As he walked into the restaurant, he spied several cars parked in the permitted valet spots outside. Several hours later, sated with Morton's Texas-sized portions, he exited.
The same automobiles were still parked in the valet area.
"How come these cars are parked here?", he wanted to know.
"Oh," came the response, "these are the big tippers".
He inquired further. "But how about the other cars that come to valet park? What do you do with them?"
"We just double park them. Leave the flashers on."
"Is that legal?"
"The cops never hassle us."
Well, the white-haired gentleman said, pulling a badge from his pocket. "My name's John Magee. I'm the Commissioner of Transportation. And I'm hassling you now. If these cars aren't out of here in five minutes, I'm shutting you down."
The cars were moved.
The antics of valet parking in the Back Bay and Beacon Hill are well known. They range from hard parking in valet areas to double parking to illegal parking in residential spaces and alleys. Rather than helping traffic move more smoothly, valet parking, particularly on Newbury, Boylston and Charles Streets, clogs the roads and eats up other parking available to those unwilling to spring for the luxury of a valet. On Newbury Street alone there are 17 (?) valet spaces which eat up a total of 55 (?) parking spaces (Jim Mansfield has these numbers).

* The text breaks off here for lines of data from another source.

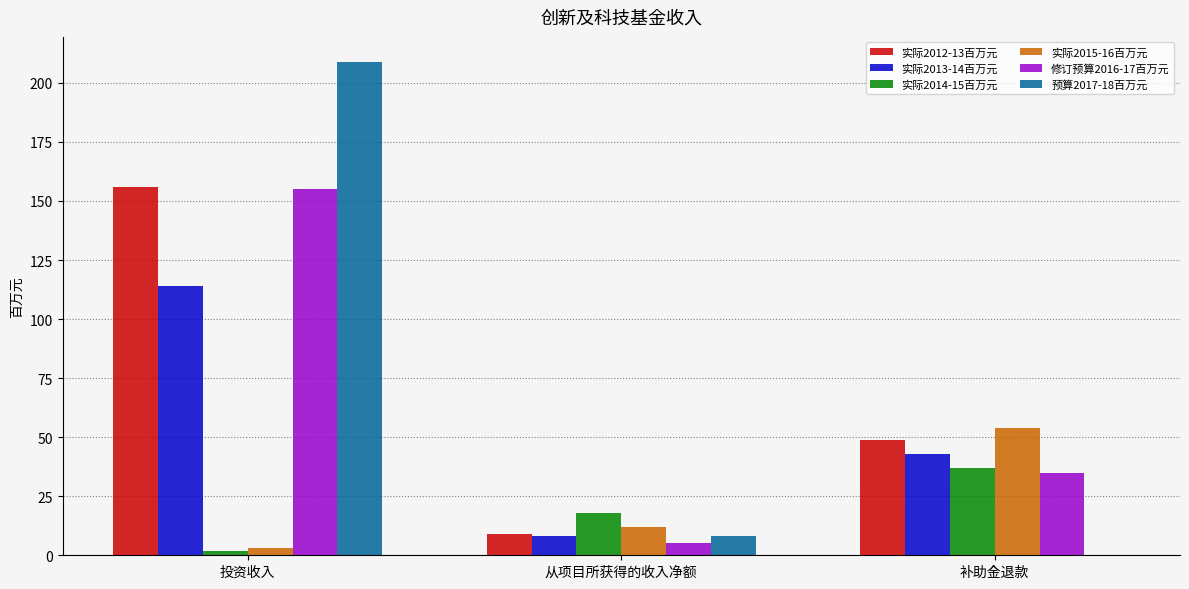

Which series has the widest spread of values?

预算2017-18百万元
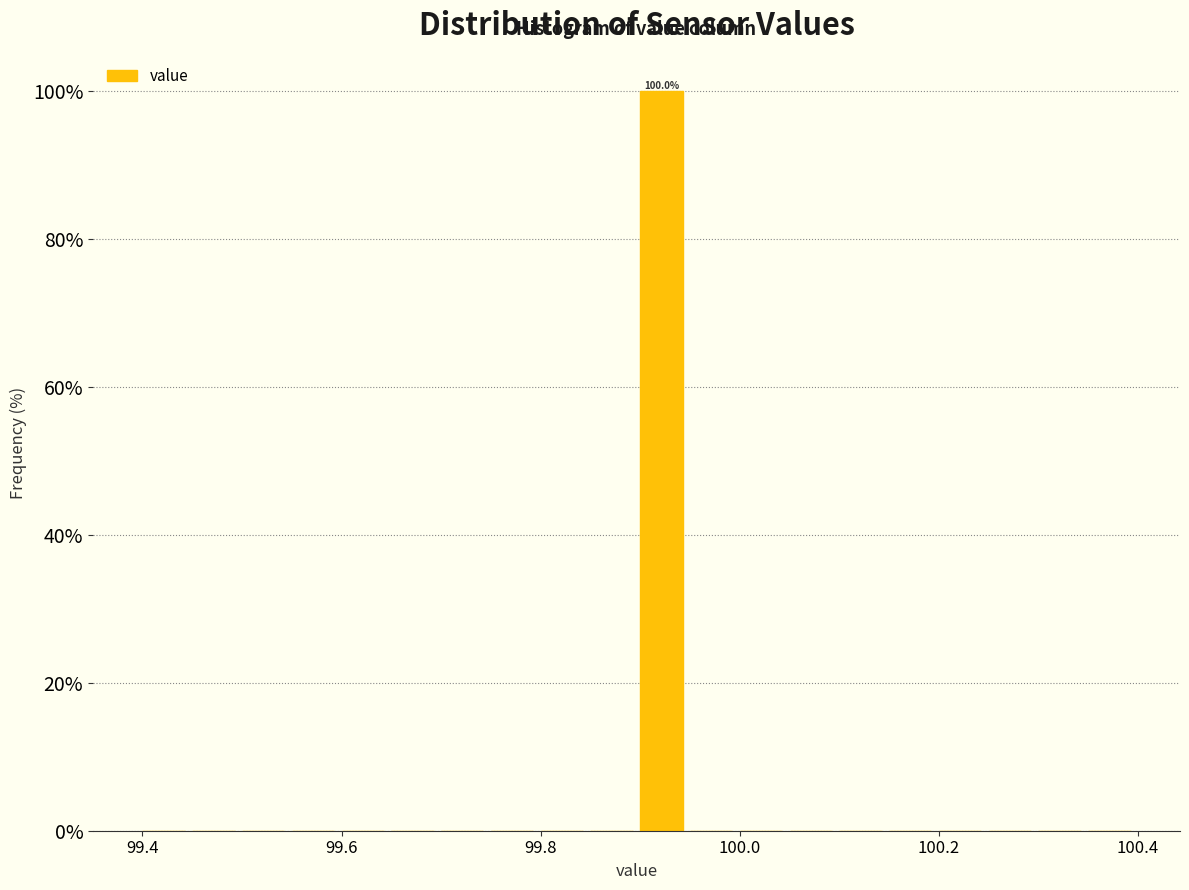

Read against the x-axis, roughly where is the centre of the tallest bar?

99.92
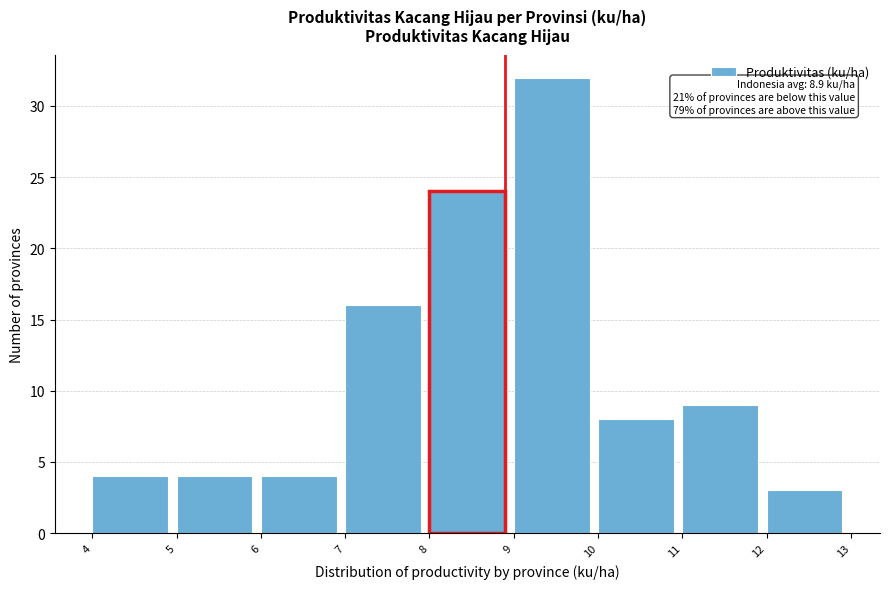

Over which range of the x-axis is the bar tallest?

9 to 10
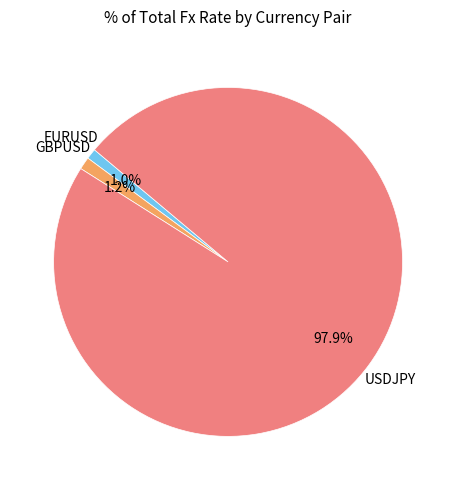

Does any single category account for the majority?

Yes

Last year, in the wake of a front-page Boston Globe story where reporters watched valet parkers illegally parking cars, the City vowed to take action. The Transportation Department issued new regulations that require a public hearing for any new valet parking permit and promised tougher enforcement of existing licenses.
These are of some help, but they haven't solved the problem. Indeed, there is increasing pressure for new permits, not only from restaurateurs, but also from other businesses such as hairdressers. It seems unfair to allow a valet area for one business but not another, yet it is not hard to envision a day when all of our commercial streets are just one interconnected series of reserved valet spots.
The number of permits issued themselves cause their own problems. Each license serves one retailer or restaurant. Valet companies will assign one or two parkers per location, but when there is a rush, it's impossible to keep up with demand. The result: cars are double parked and traffic slows to a crawl.
The solution is simple. Do away with the existing valet system on the busiest commercial streets and create valet zones — say one per block — that would serve all of the nearby businesses. The number of parking spaces given over to valet parking would be cut. The system would be fair, since all businesses would be served. And it would be easier to manage and enforce. Valet companies could assign more staff since more businesses would be served from one zone. City parking enforcement personnel would be able to focus their attentions on a few, not many.
Valet zones will help resolve problems on commercial streets. But noncommercial streets have their own valet problems as well. Most notorious is the Algonquin Club. The club's valet parkers treat Commonwealth Avenue as their own private parking lot and believe the club's elite membership shields them from enforcement.
The Transportation Department knows the problems — first hand — and is rethinking its enforcement strategies and the whole notion of valet zones.